Research

New protein therapeutic against SARS-CoV-2

Researchers at the Technical University of Munich in Germany have developed a new protein therapeutic against SARS-CoV-2. Unlike previously developed antibody therapies and vaccines, the virus is very unlikely to be able to circumvent this latest technology through mutation, as it is based on the viral target site in the body, the ACE2 receptor. The technology consists of the ACE2 protein, which the researchers have fused with a fragment of a human antibody to ensure that it remains stable for longer in the body. Once administered, viral particles will bind to the fusion protein within the body, preventing them from binding to a cell and deactivating them.

SARS-CoV-2 continues to be a formidable opponent and how the pandemic will play out is still unknown. Despite our advances in rapidly developing vaccines and antibody treatments in response to the pandemic, new viral variants have shown signs of immune escape, whereby they find new ways around our innate immune defenses or exogenously administered antibody therapies. While vaccination is probably our greatest hope for protection against serious illness, finding new treatments that are difficult for the virus to evade would be very useful.

“Both vaccines and antibody medications have the same problem: that the virus manages to evade them by just a little bit more with each successful mutation,” said Ulrike Protzer, a researcher involved in the study. “This results in what are called immune escape variants.”

To address this, Protzer and his colleagues focused on the viral target within our bodies rather than the virus itself. The ACE2 receptor exists on the surface of the cells infected by SARS-CoV-2, and in order for the virus to enter cells and replicate it must bind to the receptor. Viral mutation is unlikely to change that. Therefore, this research group decided to use the ACE2 receptor itself as the therapeutic. On its own, the protein is a bit fragile and prone to degradation within the body, so the researchers fused it with a common human antibody to provide it with some stability.

“As the virus needs optimum docking on the ACE2 protein in order to survive, the virus cannot evade a medication which is based on exactly this protein,” said Johannes Buchner, another researcher involved in the study. “The fusion protein will therefore also be reliably effective against future mutations.”

So far, the researchers have shown that the protein therapeutic can inhibit the virus, and will be testing it against the newest Omicron variant soon.

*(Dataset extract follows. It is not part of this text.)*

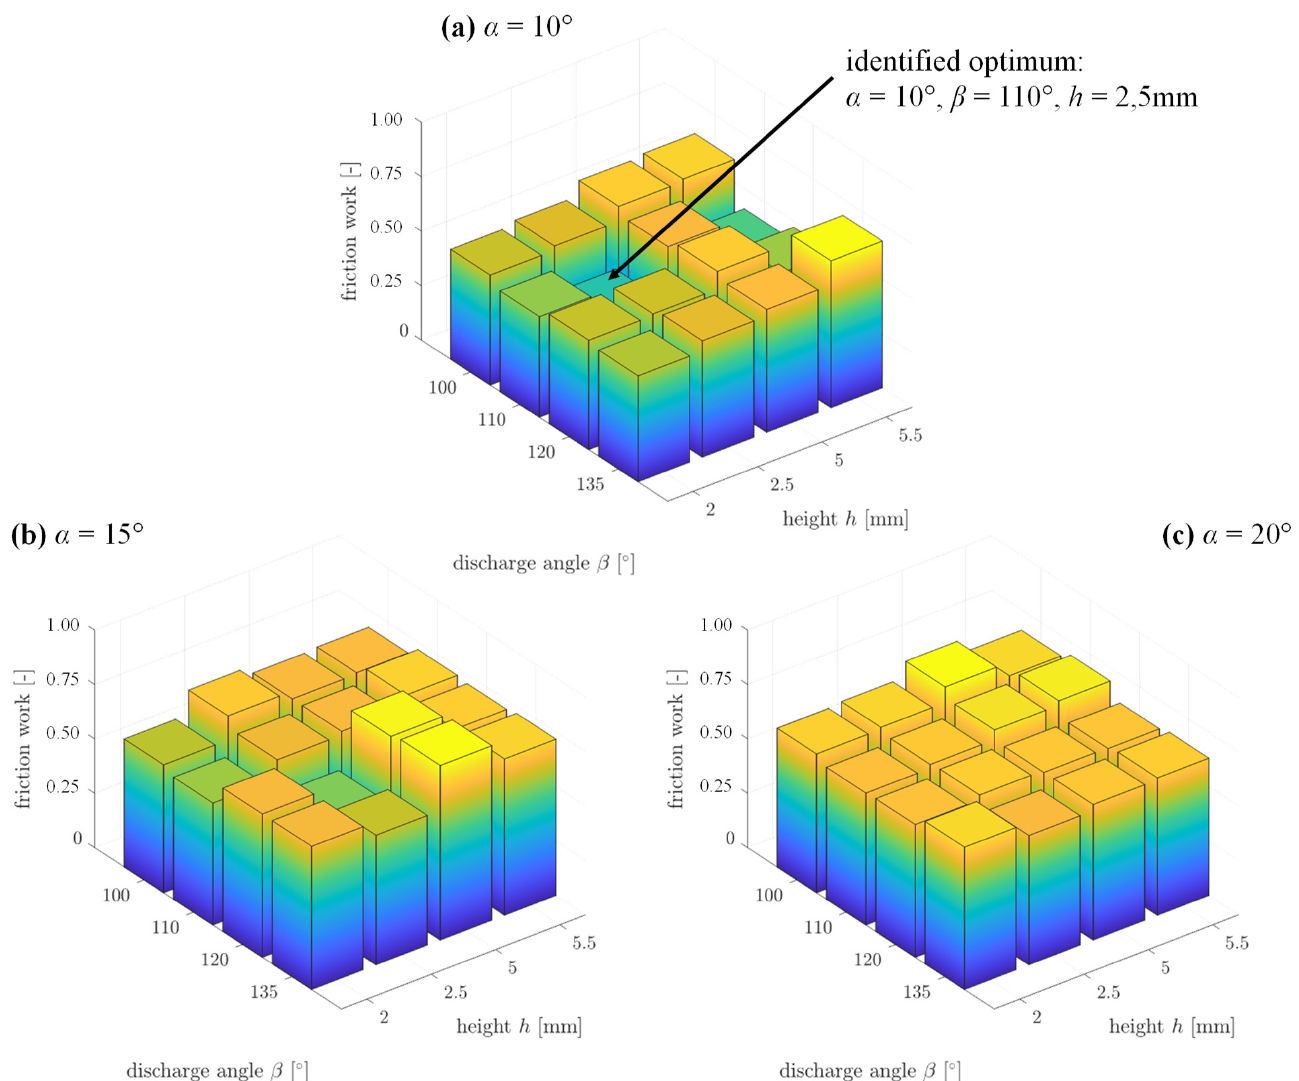
Figure 12. Simulation results of the friction work of the full factorial parameter study: Angle α = 10° ( a ), angle α = 15° ( b ), and angle α = 20° ( c ).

“The SARS-CoV-2 virus and its related variants will continue to challenge humanity in the future,” said Protzer. “Even if vaccination is a highly reliable way to prevent severe symptoms in the course of the illness, the significantly more contagious Delta and Omicron variants have shown that both recovered and vaccinated patients can be re-infected. With regard to future, possibly even more contagious variants, we need a broadly efficacious active ingredient against the virus in addition to vaccination.”